Saladin’s army bashed itself against the walls for almost 10 days but was unable to get past them, despite having brought massive siege machinery with it. In the meantime, it suffered considerably higher casualties than the defenders. On September 29, Saladin had part of the wall mined and then sent his army into the breach that created, but the opposing sides fought to a stalemate. However, even though the defenders were taking fewer casualties than Saladin’s forces were, they bore those casualties far more painfully than Saladin did thanks to the disparity in numbers between the two forces. When Balian rode out for his parley with Saladin, with clergy and women engaged in communal prayer throughout Jerusalem, he was simply out of men to defend the city. I don’t want to say that Balian was totally bluffing Saladin, because he probably had enough men to carry out his threats to destroy the Muslim holy sites and ensure that Saladin gained nothing in victory, but if the Muslims had managed to collapse another section of the wall it seems doubtful that the Christians could have fought them off again.
Here’s an interesting Muslim sidelight: 2 October 1187, which was the day Saladin formally accepted Jerusalem’s surrender and entered the city, corresponds to 27 Rajab 583 on the Islamic calendar. 27 Rajab is the day when Muhammad was said to have gone on his miraculous “nighttime journey” to Jerusalem (in the year 620 on our calendar but the year 2 BH — Before the Hijra — for Muslims). I’m not sure if Saladin orchestrated the terms of the surrender that way on purpose, but as a pure coincidence it seems almost too good to be true.
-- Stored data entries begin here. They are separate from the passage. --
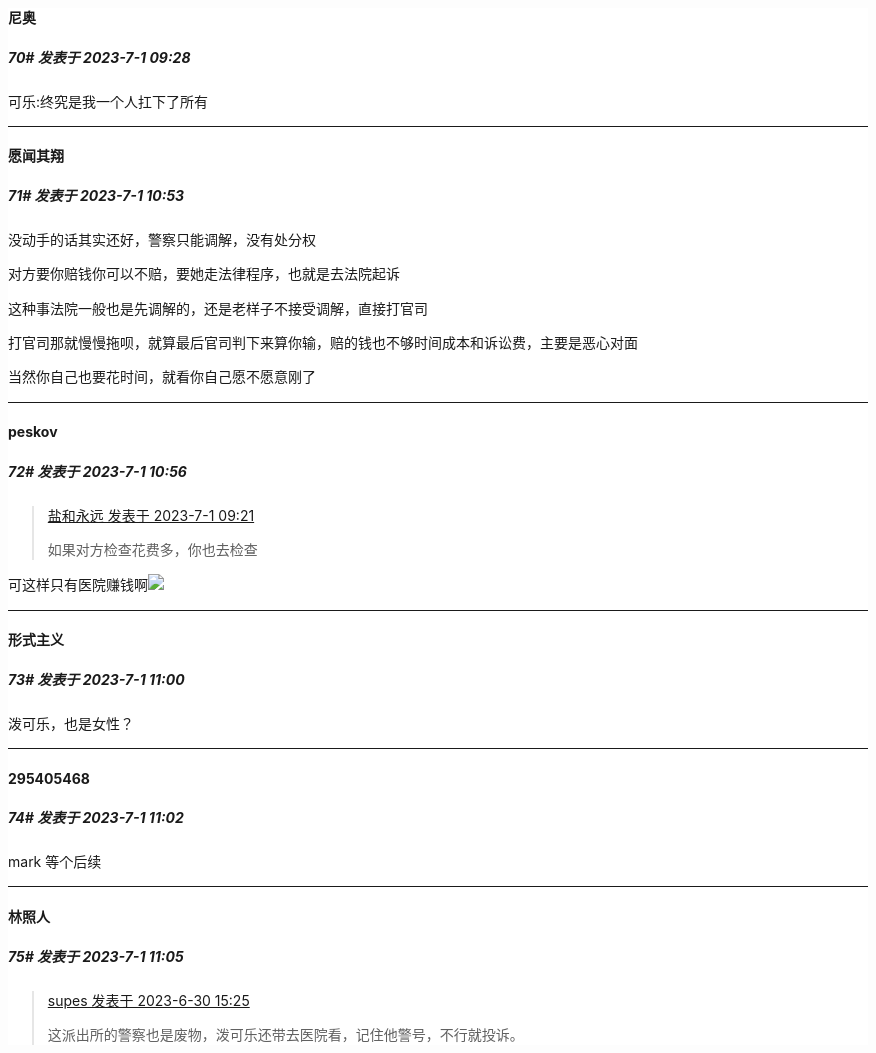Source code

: ####  尼奥  
##### 70#       发表于 2023-7-1 09:28

可乐:终究是我一个人扛下了所有


*****

####  愿闻其翔  
##### 71#       发表于 2023-7-1 10:53

没动手的话其实还好，警察只能调解，没有处分权

对方要你赔钱你可以不赔，要她走法律程序，也就是去法院起诉

这种事法院一般也是先调解的，还是老样子不接受调解，直接打官司

打官司那就慢慢拖呗，就算最后官司判下来算你输，赔的钱也不够时间成本和诉讼费，主要是恶心对面

当然你自己也要花时间，就看你自己愿不愿意刚了


*****

####  peskov  
##### 72#       发表于 2023-7-1 10:56

<blockquote><a href="httphttps://bbs.saraba1st.com/2b/forum.php?mod=redirect&amp;goto=findpost&amp;pid=61500984&amp;ptid=2142466" target="_blank">盐和永远 发表于 2023-7-1 09:21</a>

如果对方检查花费多，你也去检查</blockquote>
可这样只有医院赚钱啊<img src="https://static.saraba1st.com/image/smiley/face2017/037.png" referrerpolicy="no-referrer">

*****

####  形式主义  
##### 73#       发表于 2023-7-1 11:00

泼可乐，也是女性？

*****

####  295405468  
##### 74#       发表于 2023-7-1 11:02

mark 等个后续


*****

####  林照人  
##### 75#       发表于 2023-7-1 11:05

<blockquote><a href="httphttps://bbs.saraba1st.com/2b/forum.php?mod=redirect&amp;goto=findpost&amp;pid=61500219&amp;ptid=2142466" target="_blank">supes 发表于 2023-6-30 15:25</a>

这派出所的警察也是废物，泼可乐还带去医院看，记住他警号，不行就投诉。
As I said above, the notion that the defeated Christians were given “safe passage” out of Muslim lands belies the fact that they had to pay for that safe passage, at the price of 10 dinars a piece. This was a sum that many simply couldn’t meet, and as many as 15,000 may have been sold into slavery. But many of the siege’s wealthier participants made some efforts to free those who couldn’t afford their own ransom. Balian was able to arrange a 30,000 dinar ransom for about 7000 of those folks, for example. Saladin’s brother, al-Adil, asked for and was gifted 1000 Christian slaves that he immediately liberated. The Latin Patriarch of Jerusalem, Heraclius (d. ~1191) then requested a group of slaves to liberate and was given 700, while Balian was given another 500 for the same purpose. Saladin released the aged, along with another 1000 Christians who were supposedly from the city of Edessa/Urfa, the birthplace of one of Saladin’s men. The Grand Masters of the Hospitallers and Templars were forced by public outrage to donate some funds to ransom captives.
Still, we’re told that Heraclius and the two Grand Masters all left the city loaded with enough loot that they could have probably ransomed the remaining Christian captives as well. They were real good guys. Christians who were already native to Jerusalem (mostly Orthodox and Syrian Christians) were allowed to stay and were left untouched, and Christian pilgrims were allowed to enter the city freely (this included non-Catholics who had been denied entry into the city by the Crusaders). In Europe, plans for another Crusade had already gotten underway after word of Hattin had reached Rome, but the loss of Jerusalem spurred this process on, and by 1189 a new group of Crusaders was forming to try to take Jerusalem back from Saladin. They failed, but not for lack of trying.